O pai havia morrido. Kessi vivia com sua
mãe, e era o melhor caçador. Cada dia recolhia peças de caça
abatida para a mesa materna e alimentava os deuses com suas
oferendas. Kessi enamorou-se de Shintalimeni, a mais jovem de sete
irmãs. Esqueceu a caça, e entregou-se ao ócio e ao amor. A mãe
repreendeu-o: O melhor caçador, caçado! O filho tomou a lança,
chamou sua matilha e partiu. Porém o homem que esquece os deuses,
pelos deuses é esquecido.
As feras se haviam escondido e ele vagou
durante três meses.
Exausto, dormiu ao pé de uma árvore.
Ali habitavam os duendes do bosque, e eles decidiram devorar o jovem.
Mas esta era também a terra onde viviam os espíritos dos mortos, e
o pai de Kessi imaginou um estratagema. “Gnomos! Por que vão
matá-lo? Roubem sua capa para que sinta frio e se vá”. Os gnomos
são gatunos e Kessi acordou com o vento que lhe assoviava nos
ouvidos e lhe flagelava as costas. Dirigiu-se encosta abaixo, até
uma luz que bruxoleava solitária no meio do vale.
Teve sete sonhos: Viu-se diante de uma
enorme porta, que em vão tentou abrir. Viu-se nos fundos de uma casa
onde trabalhavam as criadas, e uma enorme ave arrebatou uma delas.
Viu-se em uma vasta pradaria que um grupo de homens percorria
placidamente; brilhou um relâmpago, e um raio caiu sobre eles. Mudou
a cena, e os antepassados de Kessi estavam reunidos em redor do fogo,
e o avivavam. Viu-se com as mãos atadas e os pés presos com
correntes, como colares de mulher.
Estava pronto para sair a caçar, e viu
de um lado da porta um dragão, e do outro horrendas harpias.
Contou à sua mãe o ocorrido. A mãe o
animou (“O junco se inclina sob a chuva e o vento, porém torna a
erguer-se”) e lhe entregou uma meada de lã azul, cor que protege
de feitiços e danos.
Kessi partiu em direção da montanha.
Os deuses continuavam ofendidos: não
havia feras para caçar.
Kessi vagou sem rumo até cansar-se.
Achou-se em frente a uma grande porta que era guardada por um dragão
e horrendas harpias. Não conseguiu abrir a porta, ninguém respondeu
aos seus chamados e decidiu esperar. O sono apoderou-se dele. Quando
despertou, anoitecia e ele viu uma luz intermitente que se
aproximava, se agigantava e terminou por cegá-lo: dela surgiu um
homem alto e luminoso. Disse que aquela era a porta do ocaso, e que
por trás dela se achava o reino dos mortos. O mortal que a
transpusesse não poderia voltar. “Como podes tu, então, passar
por ela?” “Eu sou o sol”, respondeu o deus, e entrou.
Do outro lado, os espíritos dos mortos
esperavam para dar as boas vindas ao deus sol em sua visita noturna.
Encontrava-se aí Udipsharri, pai de Shintalimeni. Ao ouvir a voz de
seu genro, regozijou-se de que fosse ele o primeiro mortal a vir
visitar os mortos. Suplicou ao sol que permitisse sua entrada.

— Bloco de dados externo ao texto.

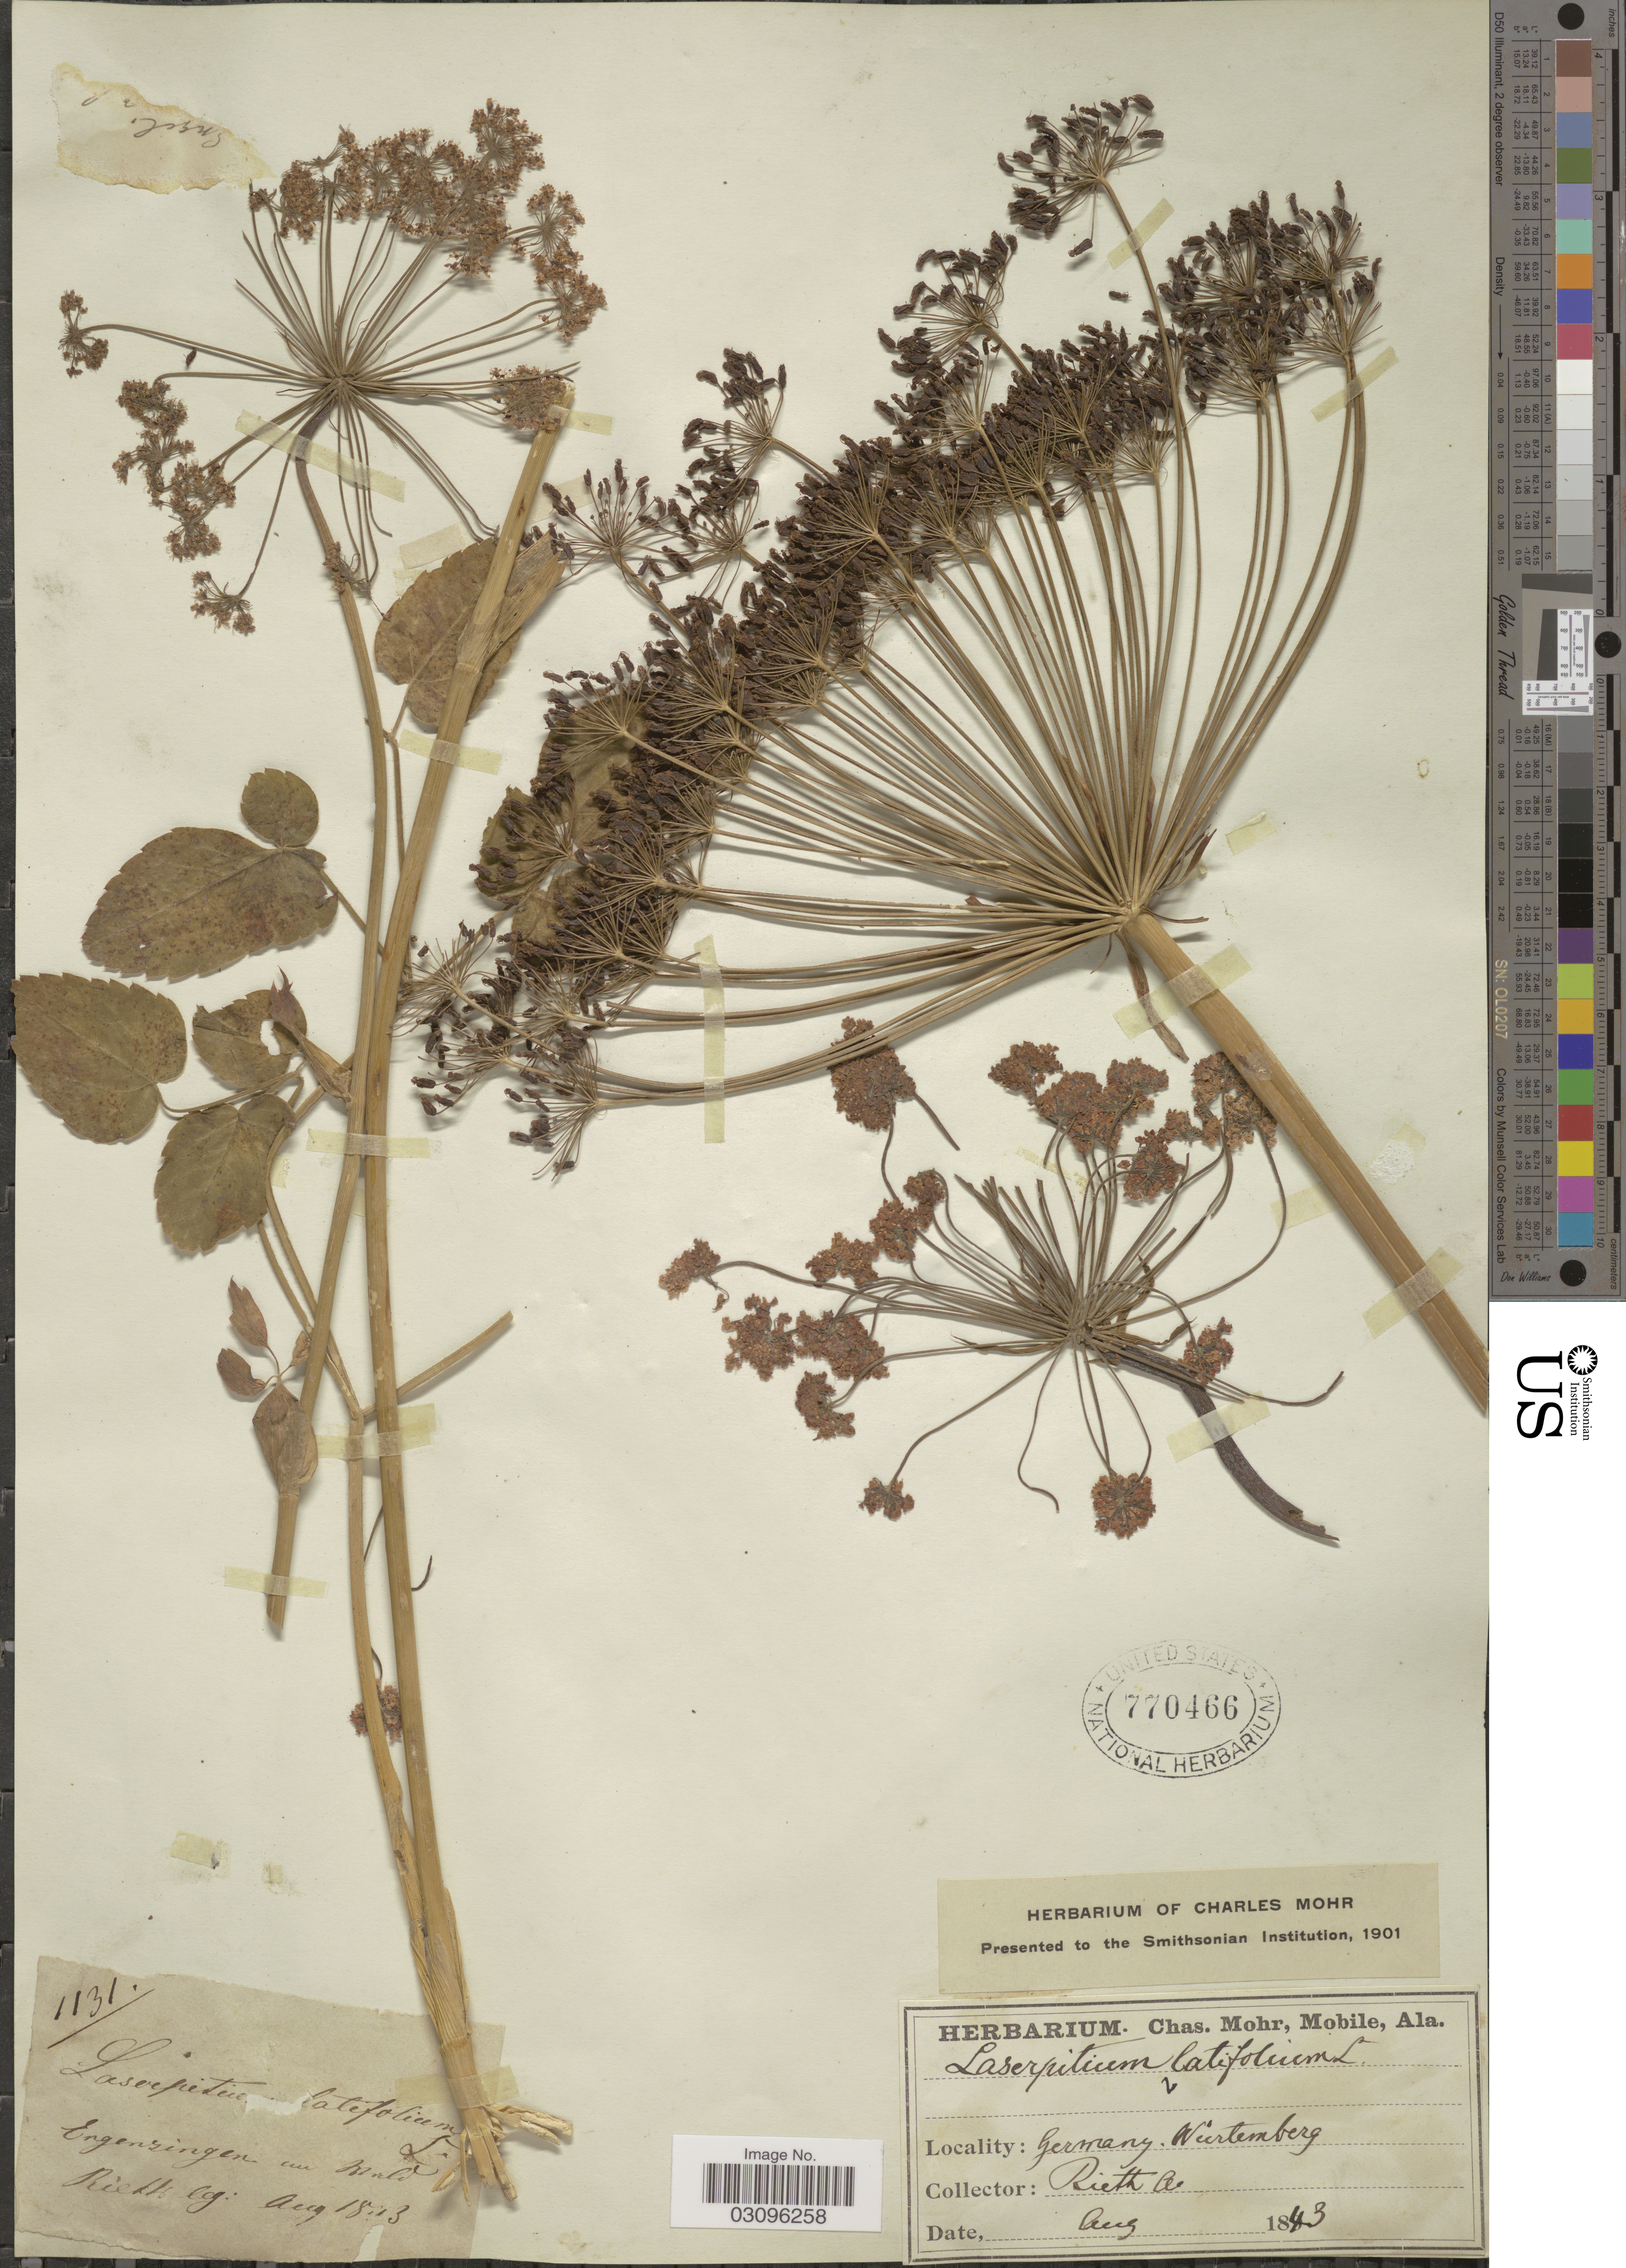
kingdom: Plantae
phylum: Tracheophyta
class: Magnoliopsida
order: Apiales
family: Apiaceae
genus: Laserpitium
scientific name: Laserpitium latifolium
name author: L.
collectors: A. Rieth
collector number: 1131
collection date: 1843-08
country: Germany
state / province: Baden-Württemberg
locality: Würtemberg. Engenzingen in Wald. [interpreted]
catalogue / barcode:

— Muito bem, que passe a porta e me
siga pelo caminho escuro; não regressará ao reino dos vivos. Atem
suas mãos e seus pés para que não possa escapar. Quando tenha
visto tudo, eu o matarei.
Kessi encontrou-se diante de um túnel
comprido e estreito. O deus sol se distanciava e se reduzia a um
ponto. Udipsharri atou as mãos e os pés de Kessi e convidou-o a
seguir a luz mortiça. Kessi viu os espíritos dos mortos, que
avivavam o fogo: eram os ferreiros do deus, que forjam os raios que
ele arroja à terra. Sentiu que milhares de pássaros revoavam em
torno. “Estas, disse Udipsharri, são as aves da morte, que levam
ao mundo subterrâneo as almas dos mortos”. Kessi reconheceu a ave
gigantesca de seus sonhos. Finalmente chegaram à porta do amanhecer.
Kessi devia morrer, porém pediu perdão. O deus sol lembrou como
Kessi se levantava na alvorada, caçava e fazia oferendas aos deuses.
“Bem, determinou, irás junto com tua esposa e suas seis irmãs ao
céu, de onde juntos contemplarão as estrelas eternas”.
Nas noites claras se vê, nas pradarias
do céu, o Caçador, que tem as mãos atadas e os pés ligados com
cadeias como colares de mulher. Junto do caçador resplandecem sete
estrelas.
Conto hitita do segundo milênio a.C.